- **やること**
• 1. 抜粋本文の内容を2文で要約してください。
• 2. 抜粋本文によると、MonoTouch が Mono のエコシステムにおいてユニークなのはなぜか、1～2文で説明してください。
• 3. 抜粋本文の「- iPhone ネイティブ」から「C# バインディングである MonoTouch.dll。」まで（両端を含む）を、「C# バインディング」を「C# ラッパー」に置き換えて書き直してください。

- **抜粋本文**

MonoTouch は Mono ランタイム実装のひとつであり,アダプタ層によって .NET 開発者にネイティブな iPhone GUI ツールキットの使用を可能にする。MonoTouch が Mono のエコシステムにおいてユニークなのは,それが Novell からの初の商用 Mono プロダクトであることだ。コミュニティからは予想通りの反発もあった。
MonoTouch の主要なコンポーネントは次のものだ。
- iPhone ネイティブ API (基本クラス, Quartz, CoreAnimation, CoreLocation, MapKit, Addressbook, AudioToolbox, AVFoundation, StoreKit, OpenGL/OpenAL) への C# バインディングである MonoTouch.dll。
- C# とその他の CIL 言語コードをコンパイルして,iPhone シミュレータまたは iPhone/iPod Touch デバイスで動作させるためのコマンドライン SDK。

- **提供データ**
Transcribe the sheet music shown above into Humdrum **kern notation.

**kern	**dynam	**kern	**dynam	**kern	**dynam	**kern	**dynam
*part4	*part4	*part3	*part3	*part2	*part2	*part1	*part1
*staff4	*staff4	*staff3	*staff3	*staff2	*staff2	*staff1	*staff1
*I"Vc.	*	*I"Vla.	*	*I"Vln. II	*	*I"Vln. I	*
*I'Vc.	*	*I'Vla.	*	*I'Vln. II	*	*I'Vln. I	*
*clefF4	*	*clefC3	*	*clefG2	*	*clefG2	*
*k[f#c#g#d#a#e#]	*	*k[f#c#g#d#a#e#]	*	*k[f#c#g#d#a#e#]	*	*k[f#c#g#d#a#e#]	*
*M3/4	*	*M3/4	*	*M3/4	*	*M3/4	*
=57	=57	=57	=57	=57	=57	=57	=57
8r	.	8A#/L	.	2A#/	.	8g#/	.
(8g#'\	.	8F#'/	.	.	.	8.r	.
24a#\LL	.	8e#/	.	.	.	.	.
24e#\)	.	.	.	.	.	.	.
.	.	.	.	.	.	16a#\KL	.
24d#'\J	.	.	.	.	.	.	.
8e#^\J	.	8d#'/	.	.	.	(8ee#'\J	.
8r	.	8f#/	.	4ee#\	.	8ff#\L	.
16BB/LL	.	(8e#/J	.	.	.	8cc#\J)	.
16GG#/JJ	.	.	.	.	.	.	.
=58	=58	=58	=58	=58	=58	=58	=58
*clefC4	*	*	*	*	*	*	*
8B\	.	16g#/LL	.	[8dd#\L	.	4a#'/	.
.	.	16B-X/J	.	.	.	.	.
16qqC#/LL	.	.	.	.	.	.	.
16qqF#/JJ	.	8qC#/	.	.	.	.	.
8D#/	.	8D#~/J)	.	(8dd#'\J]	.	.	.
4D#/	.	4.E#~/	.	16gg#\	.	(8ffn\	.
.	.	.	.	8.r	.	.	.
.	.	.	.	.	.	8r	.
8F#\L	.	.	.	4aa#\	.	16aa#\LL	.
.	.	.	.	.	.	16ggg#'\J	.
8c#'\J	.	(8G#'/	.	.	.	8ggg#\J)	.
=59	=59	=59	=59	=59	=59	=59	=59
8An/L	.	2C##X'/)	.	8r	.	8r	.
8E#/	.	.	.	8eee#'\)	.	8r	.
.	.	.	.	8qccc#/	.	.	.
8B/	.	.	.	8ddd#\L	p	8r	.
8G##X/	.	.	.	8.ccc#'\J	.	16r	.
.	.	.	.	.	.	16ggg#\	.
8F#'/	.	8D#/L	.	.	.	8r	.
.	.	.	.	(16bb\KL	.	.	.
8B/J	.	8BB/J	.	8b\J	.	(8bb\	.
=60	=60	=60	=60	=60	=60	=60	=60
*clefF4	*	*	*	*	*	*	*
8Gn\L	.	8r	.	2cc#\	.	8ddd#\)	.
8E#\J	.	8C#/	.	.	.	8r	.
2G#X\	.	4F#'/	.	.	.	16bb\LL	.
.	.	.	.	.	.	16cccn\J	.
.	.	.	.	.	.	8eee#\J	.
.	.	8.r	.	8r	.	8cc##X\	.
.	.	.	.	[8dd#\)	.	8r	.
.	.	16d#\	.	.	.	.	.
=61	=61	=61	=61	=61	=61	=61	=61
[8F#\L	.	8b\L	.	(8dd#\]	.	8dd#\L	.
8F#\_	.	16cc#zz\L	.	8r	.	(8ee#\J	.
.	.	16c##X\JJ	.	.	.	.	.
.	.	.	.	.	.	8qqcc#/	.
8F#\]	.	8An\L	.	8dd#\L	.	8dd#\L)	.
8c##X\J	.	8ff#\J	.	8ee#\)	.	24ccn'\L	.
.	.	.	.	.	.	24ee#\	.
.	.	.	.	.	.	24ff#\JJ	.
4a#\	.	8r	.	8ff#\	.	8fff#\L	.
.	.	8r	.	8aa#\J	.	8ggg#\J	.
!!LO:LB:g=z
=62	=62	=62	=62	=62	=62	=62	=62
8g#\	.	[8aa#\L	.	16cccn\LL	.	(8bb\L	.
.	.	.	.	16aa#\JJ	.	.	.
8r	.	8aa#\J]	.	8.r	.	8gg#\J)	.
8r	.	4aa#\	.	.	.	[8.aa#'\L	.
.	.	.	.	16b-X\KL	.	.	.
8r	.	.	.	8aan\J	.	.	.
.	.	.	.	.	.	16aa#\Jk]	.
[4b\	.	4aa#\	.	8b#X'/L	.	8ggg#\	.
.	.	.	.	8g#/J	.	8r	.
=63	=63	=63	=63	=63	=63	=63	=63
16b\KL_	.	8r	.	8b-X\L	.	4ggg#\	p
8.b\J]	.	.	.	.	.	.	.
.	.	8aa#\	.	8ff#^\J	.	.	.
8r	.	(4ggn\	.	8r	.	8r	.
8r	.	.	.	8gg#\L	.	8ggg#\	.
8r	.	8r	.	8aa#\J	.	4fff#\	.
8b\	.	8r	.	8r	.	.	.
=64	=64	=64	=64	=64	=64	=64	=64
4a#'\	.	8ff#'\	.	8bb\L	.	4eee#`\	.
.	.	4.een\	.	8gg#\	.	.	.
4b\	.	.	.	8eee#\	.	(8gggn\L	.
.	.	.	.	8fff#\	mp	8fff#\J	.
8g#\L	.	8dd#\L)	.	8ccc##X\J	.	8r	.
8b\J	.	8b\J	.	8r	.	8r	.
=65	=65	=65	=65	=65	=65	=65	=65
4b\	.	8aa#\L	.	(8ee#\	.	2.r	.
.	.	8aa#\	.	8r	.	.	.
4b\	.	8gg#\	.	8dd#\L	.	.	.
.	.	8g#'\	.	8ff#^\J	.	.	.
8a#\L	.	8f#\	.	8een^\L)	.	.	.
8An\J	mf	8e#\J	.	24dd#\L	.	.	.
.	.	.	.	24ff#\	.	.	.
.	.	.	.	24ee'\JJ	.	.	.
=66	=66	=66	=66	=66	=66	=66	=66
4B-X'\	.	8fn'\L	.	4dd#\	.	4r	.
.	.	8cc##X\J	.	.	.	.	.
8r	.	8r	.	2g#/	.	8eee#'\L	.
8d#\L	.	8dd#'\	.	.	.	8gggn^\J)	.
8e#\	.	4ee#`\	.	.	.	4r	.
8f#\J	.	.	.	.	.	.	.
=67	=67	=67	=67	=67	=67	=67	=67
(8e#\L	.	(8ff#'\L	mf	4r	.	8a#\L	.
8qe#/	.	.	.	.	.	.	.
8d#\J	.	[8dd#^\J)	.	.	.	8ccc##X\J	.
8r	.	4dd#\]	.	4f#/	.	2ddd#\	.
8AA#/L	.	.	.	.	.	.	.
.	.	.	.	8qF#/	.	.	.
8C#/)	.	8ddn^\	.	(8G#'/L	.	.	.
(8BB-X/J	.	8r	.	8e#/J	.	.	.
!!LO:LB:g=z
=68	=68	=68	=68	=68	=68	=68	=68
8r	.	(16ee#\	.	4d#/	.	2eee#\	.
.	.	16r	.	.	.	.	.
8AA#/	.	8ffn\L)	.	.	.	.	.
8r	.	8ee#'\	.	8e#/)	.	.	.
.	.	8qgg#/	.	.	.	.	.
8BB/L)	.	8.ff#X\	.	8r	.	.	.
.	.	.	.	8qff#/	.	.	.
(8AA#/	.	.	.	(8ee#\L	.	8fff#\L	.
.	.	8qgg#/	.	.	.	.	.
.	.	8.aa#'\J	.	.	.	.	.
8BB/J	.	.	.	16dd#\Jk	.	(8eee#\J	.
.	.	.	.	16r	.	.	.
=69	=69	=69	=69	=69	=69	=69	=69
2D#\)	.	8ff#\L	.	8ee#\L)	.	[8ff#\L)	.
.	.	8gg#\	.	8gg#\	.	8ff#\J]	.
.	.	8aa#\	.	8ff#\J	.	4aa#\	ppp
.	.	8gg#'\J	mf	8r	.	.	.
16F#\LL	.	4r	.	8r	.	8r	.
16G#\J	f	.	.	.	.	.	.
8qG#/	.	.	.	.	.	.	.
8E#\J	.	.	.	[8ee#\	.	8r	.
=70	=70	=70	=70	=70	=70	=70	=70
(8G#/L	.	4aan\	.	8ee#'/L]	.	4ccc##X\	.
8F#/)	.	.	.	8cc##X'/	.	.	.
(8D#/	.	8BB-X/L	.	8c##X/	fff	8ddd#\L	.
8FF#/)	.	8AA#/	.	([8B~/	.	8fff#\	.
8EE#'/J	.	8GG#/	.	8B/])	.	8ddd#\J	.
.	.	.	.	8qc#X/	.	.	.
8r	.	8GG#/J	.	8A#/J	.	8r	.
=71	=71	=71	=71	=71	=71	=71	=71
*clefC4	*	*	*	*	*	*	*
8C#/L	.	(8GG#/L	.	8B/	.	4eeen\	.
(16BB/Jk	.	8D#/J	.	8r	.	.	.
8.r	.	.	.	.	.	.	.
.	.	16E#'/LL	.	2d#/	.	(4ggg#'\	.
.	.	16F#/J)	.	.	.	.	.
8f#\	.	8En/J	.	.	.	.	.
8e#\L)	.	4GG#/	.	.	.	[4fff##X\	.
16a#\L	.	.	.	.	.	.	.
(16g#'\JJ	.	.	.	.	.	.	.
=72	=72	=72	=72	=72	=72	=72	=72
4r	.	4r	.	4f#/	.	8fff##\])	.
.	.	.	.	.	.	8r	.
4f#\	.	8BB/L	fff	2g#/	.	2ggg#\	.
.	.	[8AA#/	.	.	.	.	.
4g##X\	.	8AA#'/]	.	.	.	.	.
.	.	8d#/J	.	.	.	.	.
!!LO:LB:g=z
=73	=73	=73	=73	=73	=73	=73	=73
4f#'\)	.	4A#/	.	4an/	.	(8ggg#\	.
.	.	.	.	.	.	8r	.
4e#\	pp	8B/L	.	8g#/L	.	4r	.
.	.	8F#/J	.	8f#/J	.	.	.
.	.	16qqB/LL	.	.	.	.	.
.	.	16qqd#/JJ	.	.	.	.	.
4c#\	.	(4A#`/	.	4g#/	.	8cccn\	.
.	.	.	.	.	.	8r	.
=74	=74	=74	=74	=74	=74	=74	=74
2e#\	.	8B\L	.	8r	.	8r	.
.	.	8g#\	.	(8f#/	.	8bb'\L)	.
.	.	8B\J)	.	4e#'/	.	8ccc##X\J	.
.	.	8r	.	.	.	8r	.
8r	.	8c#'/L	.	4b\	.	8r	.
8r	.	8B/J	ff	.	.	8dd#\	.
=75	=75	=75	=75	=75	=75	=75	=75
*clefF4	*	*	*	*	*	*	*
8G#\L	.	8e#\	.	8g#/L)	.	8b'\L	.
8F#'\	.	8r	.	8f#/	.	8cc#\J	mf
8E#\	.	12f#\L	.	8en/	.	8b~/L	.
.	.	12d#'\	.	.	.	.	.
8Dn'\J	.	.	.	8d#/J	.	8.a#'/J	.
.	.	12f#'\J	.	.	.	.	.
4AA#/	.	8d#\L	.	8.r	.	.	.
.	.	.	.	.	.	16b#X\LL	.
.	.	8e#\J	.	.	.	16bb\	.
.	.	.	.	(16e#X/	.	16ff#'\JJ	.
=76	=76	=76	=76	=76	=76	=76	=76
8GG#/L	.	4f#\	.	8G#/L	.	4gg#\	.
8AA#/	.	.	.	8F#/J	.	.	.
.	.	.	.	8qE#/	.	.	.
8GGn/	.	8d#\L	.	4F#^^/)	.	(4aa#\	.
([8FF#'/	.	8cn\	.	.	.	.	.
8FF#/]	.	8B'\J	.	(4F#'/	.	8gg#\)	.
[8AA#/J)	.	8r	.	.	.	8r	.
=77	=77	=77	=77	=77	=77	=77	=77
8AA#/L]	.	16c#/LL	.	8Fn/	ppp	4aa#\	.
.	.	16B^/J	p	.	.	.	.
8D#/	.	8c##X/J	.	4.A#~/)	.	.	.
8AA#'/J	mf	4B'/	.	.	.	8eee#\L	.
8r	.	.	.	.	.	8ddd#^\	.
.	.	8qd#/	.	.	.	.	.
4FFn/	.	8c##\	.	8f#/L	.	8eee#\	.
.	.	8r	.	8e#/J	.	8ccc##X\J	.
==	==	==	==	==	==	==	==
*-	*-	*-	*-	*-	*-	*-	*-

- **解答一覧**
• 1. MonoTouch は Mono ランタイム実装のひとつで、アダプタ層によって .NET 開発者が iPhone のネイティブな GUI ツールキットを使えるようにするものであり、Novell からの初の商用 Mono プロダクトである。主要なコンポーネントは、iPhone ネイティブ API への C# バインディングである MonoTouch.dll と、C# などの CIL 言語コードをコンパイルして iPhone シミュレータや iPhone/iPod Touch デバイスで動作させるためのコマンドライン SDK である。

• 2. MonoTouch が Novell からの初の商用 Mono プロダクトだからである。

• 3.
- iPhone ネイティブ API (基本クラス, Quartz, CoreAnimation, CoreLocation, MapKit, Addressbook, AudioToolbox, AVFoundation, StoreKit, OpenGL/OpenAL) への C# ラッパーである MonoTouch.dll。